CNJ anuncia portal inédito para expor dívidas do Judiciário com mais transparência.
Nova plataforma vai reunir dados sobre valores pendentes a servidores e magistrados, com acesso público e sem identificação individual.
O presidente do Conselho Nacional de Justiça (CNJ), ministro Edson Fachin, confirmou a criação de um portal nacional voltado à divulgação dos chamados passivos funcionais do Poder Judiciário, despesas relacionadas a valores antigos ainda não pagos a servidores e magistrados.
A medida surge após decisão do Supremo Tribunal Federal (STF), que reforçou a obrigatoriedade do cumprimento do teto constitucional no serviço público e definiu regras de transição para disciplinar o pagamento de verbas indenizatórias em todo o Judiciário brasileiro.
O novo sistema será abastecido por tribunais de todo o país e permitirá a consulta pública a dados consolidados. As informações serão apresentadas de forma agregada, garantindo a transparência sem expor dados pessoais de beneficiários.

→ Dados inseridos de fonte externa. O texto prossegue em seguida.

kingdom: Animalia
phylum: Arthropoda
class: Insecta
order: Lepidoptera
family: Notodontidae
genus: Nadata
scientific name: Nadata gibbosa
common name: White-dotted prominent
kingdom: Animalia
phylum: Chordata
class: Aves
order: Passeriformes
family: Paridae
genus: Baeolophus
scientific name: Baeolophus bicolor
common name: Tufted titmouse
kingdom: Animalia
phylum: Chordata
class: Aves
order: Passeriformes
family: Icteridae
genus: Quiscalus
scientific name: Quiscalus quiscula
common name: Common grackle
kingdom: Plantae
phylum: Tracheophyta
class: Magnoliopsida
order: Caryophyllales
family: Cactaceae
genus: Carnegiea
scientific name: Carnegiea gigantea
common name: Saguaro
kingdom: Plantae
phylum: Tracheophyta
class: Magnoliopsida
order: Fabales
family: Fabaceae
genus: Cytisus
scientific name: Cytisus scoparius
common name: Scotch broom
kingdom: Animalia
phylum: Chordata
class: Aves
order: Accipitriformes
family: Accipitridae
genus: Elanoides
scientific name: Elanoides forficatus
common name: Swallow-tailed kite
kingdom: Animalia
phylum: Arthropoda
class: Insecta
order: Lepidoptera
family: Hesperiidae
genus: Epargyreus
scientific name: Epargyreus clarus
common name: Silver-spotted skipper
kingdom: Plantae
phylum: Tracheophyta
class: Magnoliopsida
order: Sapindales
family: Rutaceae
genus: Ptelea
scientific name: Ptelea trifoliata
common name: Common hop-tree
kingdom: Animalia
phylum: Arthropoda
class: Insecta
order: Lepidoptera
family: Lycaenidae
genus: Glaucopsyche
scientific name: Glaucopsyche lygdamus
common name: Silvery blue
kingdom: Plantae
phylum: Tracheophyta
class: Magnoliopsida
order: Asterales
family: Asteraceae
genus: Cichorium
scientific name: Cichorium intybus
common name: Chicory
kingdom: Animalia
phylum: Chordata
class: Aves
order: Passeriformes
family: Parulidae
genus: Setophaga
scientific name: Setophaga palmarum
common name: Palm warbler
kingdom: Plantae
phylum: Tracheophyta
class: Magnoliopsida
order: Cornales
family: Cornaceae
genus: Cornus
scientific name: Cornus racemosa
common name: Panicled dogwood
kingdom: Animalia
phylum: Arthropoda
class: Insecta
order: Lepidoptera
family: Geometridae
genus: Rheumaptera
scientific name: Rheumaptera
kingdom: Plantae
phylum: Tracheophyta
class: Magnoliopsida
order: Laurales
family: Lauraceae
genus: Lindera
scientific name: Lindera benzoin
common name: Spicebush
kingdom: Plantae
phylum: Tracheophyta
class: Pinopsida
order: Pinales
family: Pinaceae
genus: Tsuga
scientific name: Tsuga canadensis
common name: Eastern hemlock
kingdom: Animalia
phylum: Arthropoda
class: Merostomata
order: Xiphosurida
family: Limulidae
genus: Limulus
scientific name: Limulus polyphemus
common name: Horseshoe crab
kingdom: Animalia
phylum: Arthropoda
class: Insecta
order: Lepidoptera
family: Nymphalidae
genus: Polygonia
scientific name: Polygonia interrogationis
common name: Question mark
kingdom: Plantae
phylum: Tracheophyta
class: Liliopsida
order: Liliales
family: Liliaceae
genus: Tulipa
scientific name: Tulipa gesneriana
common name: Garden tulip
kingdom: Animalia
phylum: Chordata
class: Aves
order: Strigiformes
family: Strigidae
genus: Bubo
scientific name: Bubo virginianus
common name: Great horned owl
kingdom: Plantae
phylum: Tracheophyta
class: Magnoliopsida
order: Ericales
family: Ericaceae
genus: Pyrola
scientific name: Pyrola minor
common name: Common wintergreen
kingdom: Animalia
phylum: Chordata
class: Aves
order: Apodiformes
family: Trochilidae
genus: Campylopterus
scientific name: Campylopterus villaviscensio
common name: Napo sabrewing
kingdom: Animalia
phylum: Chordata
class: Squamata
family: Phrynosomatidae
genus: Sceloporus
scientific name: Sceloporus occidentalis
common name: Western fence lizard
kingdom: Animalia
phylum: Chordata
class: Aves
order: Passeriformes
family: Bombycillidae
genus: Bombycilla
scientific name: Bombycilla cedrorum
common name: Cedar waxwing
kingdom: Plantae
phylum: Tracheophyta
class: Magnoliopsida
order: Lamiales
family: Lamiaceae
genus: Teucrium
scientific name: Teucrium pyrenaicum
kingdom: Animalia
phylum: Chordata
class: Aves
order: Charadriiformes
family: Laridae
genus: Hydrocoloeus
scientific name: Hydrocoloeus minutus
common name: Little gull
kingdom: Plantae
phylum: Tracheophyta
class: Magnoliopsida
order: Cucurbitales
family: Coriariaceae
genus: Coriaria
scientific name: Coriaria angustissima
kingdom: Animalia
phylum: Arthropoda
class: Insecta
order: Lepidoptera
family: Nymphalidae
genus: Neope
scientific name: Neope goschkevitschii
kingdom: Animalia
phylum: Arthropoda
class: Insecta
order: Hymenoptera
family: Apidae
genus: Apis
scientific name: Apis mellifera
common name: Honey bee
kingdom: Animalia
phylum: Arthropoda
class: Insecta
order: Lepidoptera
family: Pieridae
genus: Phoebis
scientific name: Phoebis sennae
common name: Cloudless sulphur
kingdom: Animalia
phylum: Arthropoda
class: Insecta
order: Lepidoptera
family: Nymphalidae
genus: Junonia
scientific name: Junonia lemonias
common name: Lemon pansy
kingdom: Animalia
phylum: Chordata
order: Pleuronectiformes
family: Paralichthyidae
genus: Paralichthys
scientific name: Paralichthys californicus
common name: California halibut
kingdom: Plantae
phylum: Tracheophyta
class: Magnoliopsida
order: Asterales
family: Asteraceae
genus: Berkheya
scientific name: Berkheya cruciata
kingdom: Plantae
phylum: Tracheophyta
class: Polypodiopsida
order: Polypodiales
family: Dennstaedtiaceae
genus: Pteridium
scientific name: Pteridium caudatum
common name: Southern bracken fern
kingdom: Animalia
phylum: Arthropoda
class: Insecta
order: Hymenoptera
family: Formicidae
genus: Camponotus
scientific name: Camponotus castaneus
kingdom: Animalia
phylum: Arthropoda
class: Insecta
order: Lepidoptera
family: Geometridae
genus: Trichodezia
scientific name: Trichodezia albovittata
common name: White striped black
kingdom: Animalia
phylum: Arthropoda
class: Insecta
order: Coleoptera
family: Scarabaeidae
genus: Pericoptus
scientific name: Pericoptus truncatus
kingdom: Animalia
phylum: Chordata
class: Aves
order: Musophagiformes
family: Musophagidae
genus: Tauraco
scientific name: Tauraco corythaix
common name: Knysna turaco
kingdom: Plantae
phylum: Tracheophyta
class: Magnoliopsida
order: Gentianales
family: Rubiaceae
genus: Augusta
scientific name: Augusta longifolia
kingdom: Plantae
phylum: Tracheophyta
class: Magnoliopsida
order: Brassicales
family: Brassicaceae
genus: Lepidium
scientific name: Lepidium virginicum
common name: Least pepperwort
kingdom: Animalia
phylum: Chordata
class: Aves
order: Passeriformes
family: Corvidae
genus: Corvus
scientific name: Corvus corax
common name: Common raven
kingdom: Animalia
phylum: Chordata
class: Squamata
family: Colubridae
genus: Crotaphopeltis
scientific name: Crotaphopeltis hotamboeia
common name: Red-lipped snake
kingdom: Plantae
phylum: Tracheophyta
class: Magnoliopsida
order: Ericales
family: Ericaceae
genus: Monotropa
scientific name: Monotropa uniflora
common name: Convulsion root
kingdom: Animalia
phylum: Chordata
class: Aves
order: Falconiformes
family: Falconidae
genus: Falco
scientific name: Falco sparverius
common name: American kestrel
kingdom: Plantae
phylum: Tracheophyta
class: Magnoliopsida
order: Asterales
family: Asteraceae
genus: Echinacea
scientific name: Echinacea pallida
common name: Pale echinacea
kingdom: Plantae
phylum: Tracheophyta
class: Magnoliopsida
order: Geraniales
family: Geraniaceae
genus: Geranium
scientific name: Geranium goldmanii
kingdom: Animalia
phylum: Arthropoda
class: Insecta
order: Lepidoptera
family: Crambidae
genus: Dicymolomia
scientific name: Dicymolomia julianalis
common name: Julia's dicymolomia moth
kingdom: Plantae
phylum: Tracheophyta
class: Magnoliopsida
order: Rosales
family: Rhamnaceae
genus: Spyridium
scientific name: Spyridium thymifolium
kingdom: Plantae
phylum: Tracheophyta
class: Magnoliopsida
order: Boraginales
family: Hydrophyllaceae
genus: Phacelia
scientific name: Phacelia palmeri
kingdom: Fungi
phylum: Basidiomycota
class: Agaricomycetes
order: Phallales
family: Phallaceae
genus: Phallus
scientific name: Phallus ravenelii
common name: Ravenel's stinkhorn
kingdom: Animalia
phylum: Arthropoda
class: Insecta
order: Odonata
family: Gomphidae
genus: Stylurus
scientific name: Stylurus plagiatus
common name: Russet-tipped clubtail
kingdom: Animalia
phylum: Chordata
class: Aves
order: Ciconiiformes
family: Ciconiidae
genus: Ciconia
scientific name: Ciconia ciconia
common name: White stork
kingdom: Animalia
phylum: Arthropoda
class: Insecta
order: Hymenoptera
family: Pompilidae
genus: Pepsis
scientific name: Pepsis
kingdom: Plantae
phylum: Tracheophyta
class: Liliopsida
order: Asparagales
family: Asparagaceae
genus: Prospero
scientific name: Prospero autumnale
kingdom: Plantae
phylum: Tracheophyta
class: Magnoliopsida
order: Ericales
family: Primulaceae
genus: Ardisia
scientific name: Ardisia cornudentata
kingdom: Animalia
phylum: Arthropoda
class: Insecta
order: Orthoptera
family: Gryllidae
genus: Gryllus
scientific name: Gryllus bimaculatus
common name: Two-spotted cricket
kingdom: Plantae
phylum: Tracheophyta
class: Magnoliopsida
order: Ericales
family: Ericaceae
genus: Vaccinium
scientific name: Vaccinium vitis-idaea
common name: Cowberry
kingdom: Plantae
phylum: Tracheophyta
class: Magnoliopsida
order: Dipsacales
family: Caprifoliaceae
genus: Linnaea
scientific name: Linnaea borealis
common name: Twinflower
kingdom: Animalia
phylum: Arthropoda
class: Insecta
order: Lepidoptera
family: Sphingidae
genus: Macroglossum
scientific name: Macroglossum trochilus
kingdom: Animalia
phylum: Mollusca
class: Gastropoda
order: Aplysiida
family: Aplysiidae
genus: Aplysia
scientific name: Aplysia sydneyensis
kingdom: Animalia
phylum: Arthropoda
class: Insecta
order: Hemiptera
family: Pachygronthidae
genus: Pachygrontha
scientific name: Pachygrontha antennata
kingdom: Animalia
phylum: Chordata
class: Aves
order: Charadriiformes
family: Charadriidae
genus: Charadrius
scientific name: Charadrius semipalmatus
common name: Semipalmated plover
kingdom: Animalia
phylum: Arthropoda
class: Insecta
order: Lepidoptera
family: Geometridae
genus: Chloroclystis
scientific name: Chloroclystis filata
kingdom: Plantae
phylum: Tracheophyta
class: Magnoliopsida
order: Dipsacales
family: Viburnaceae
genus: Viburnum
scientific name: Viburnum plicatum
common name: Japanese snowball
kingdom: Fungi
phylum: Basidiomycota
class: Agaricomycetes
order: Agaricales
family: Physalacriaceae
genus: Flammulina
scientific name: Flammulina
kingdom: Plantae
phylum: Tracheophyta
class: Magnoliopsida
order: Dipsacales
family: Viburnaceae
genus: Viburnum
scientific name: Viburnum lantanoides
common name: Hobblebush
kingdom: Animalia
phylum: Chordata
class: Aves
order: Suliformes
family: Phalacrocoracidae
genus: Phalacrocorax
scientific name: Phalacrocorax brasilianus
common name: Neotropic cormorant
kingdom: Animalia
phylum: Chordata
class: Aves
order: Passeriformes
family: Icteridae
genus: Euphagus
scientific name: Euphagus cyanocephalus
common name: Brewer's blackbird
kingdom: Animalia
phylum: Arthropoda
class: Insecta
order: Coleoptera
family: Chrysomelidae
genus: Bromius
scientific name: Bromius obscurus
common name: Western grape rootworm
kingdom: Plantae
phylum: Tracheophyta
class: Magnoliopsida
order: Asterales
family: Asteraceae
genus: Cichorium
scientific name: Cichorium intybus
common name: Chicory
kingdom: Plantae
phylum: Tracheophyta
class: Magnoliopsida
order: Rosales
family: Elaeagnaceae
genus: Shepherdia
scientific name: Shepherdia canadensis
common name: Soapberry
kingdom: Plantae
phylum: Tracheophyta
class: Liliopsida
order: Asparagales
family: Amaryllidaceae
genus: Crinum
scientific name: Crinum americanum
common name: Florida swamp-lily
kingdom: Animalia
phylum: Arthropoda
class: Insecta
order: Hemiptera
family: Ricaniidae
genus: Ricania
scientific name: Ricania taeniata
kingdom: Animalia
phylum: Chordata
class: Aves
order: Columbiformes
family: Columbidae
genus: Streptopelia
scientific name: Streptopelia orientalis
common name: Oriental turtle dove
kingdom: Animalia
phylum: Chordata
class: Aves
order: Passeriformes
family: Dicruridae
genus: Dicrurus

De acordo com o CNJ, os passivos funcionais incluem valores já reconhecidos administrativa ou judicialmente, mas que ainda não foram quitados. Entre os itens que estarão disponíveis no portal, estão:
- pagamentos retroativos decorrentes de mudanças na legislação ou decisões judiciais;
- diferenças salariais ou indenizatórias acumuladas;
- atualizações monetárias;
- juros por atraso;
- indenizações referentes a direitos não usufruídos.
A iniciativa foi impulsionada por estudos do Observatório Nacional de Integridade e Transparência do Poder Judiciário (ONIT), órgão vinculado ao CNJ que atua no monitoramento de práticas de transparência e governança no sistema judicial.
Ao apresentar a proposta ao plenário, Fachin destacou que o objetivo é padronizar e tornar mais acessível a divulgação dessas informações. Segundo ele, a ferramenta busca facilitar o entendimento público sobre os gastos e reforçar princípios como publicidade administrativa e acesso à informação.
A expectativa é que o portal contribua para ampliar o controle social e fortalecer a confiança nas instituições, ao oferecer uma visão mais clara sobre as obrigações financeiras do Judiciário.